Following last week’s Wall Street Journal report that Google was sidestepping privacy protections in Apple’s Safari browser, Microsoft’s Internet Explorer team now says it has discovered that Google is doing something similar in Internet Explorer.

IE chief Dean Hachamovitch says Microsoft has contacted Google and asked them to honor the privacy settings in question.

The assertion comes amid a larger effort by Microsoft to capitalize on concerns about Google’s broader privacy changes, attempting to get people to dump Google and switch to Microsoft services. There are also questions about whether the Wall Street Journal overstated the implications of what Google was doing in Safari in its report last week.

Hachamovitch lays out Microsoft’s findings in this blog post today. The IE9 feature in question is known as P3P Privacy Protection. By default, this feature keeps a web service from depositing cookies on a user’s computer from sites that don’t belong to that web service — unless that web service makes a promise (in code read by the browser) not to use the cookie to track the user.

Microsoft says that rather than making that promise, the code that Google transmits refers to this website, which reads …

In some situations, the cookies we use to secure and authenticate your Google Account and store your preferences may be served from a different domain than the website you’re visiting. This may happen, for example, if you visit websites with Google +1 buttons, or if you sign into a Google gadget on iGoogle.

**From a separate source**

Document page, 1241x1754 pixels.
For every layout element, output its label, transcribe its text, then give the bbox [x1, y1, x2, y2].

Some browsers require third party cookies to use the P3P protocol to state their privacy practices. However, the P3P protocol was not designed with situations like these in mind. As a result, we’ve inserted a link into our cookies that directs users to a page where they can learn more about the privacy practices associated with these cookies.

Information that Google collects in association with these cookies is subject to our Privacy Policy.

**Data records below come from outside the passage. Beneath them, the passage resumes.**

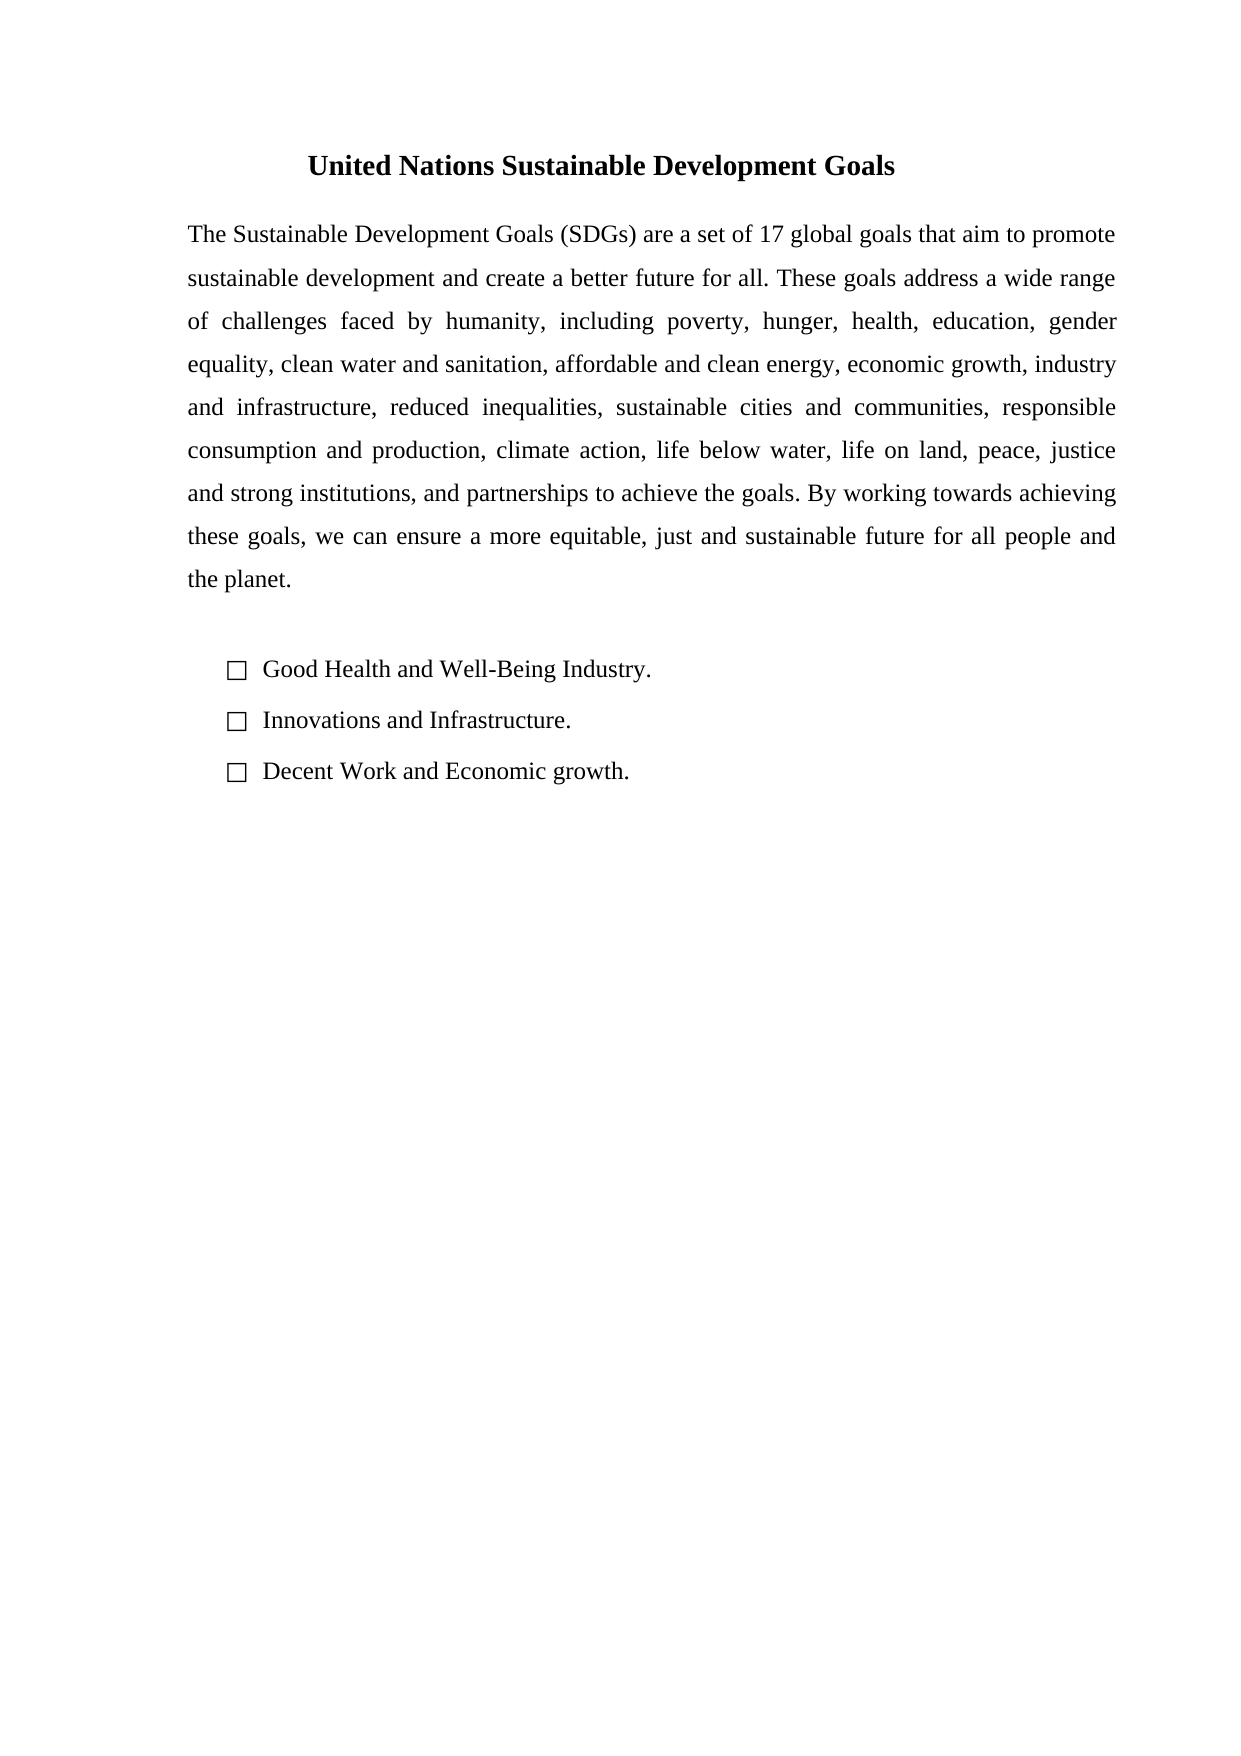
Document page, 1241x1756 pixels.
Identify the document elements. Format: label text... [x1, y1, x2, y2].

list Innovations and Infrastructure. [225, 702, 1117, 736]
text The Sustainable Development Goals (SDGs) are a set of 17 global goals that aim to promote sustainable development and create a better future for all. These goals address a wide range of challenges faced by humanity, including poverty, hunger, health, education, gender equality, clean water and sanitation, affordable and clean energy, economic growth, industry and infrastructure, reduced inequalities, sustainable cities and communities, responsible consumption and production, climate action, life below water, life on land, peace, justice and strong institutions, and partnerships to achieve the goals. By working towards achieving these goals, we can ensure a more equitable, just and sustainable future for all people and the planet. [187, 219, 1117, 593]
subtitle United Nations Sustainable Development Goals [307, 148, 1205, 182]
list Decent Work and Economic growth. [225, 753, 1117, 787]
list Good Health and Well-Being Industry. [225, 651, 1117, 685]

Microsoft says that doesn’t constitute a promise not to track the user, but the browser doesn’t understand the nuance, and therefore allows Google to deposit the cookie.

Hachamovitch writes in his post that Microsoft is considering changing how IE handles these situations to keep cookies from being deposited when it doesn’t recognize the P3P claim that a third-party service is making. Microsoft is also recommending that IE users make use of the browser’s Tracking Protection feature.

We’ve asked Google if it wants to respond to Microsoft’s statements.

  • Guest

    Shame on Google for exploiting security flaws in Microsoft’s and Apple’s web browsers. I’d like to see them brought to answer for their hacking.

  • Anonymous

    Nice that Google is finally being brought to the attention of the authorities.  They’ve been doing this kind of stuff for a long, long time.  I’m glad that they are not longer the ‘teflon media darling’ that they used to be.

    And Google used to scream about how ‘evil’ Microsoft was when Microsoft did the wrong thing.  Hypocracy at it’s finest as Google tries to justify it’s own mafeasance.

  • Guest

    Not sure why you inserted that 3rd paragraph. Are you suggesting that MS is making it up? That Google was only semi-slimy in what they did with Safari? Seriously, I don’t know why you’d try to minimize or otherwise excuse Google’s actions here. It’s definitely deceptive and it may end up being more than that.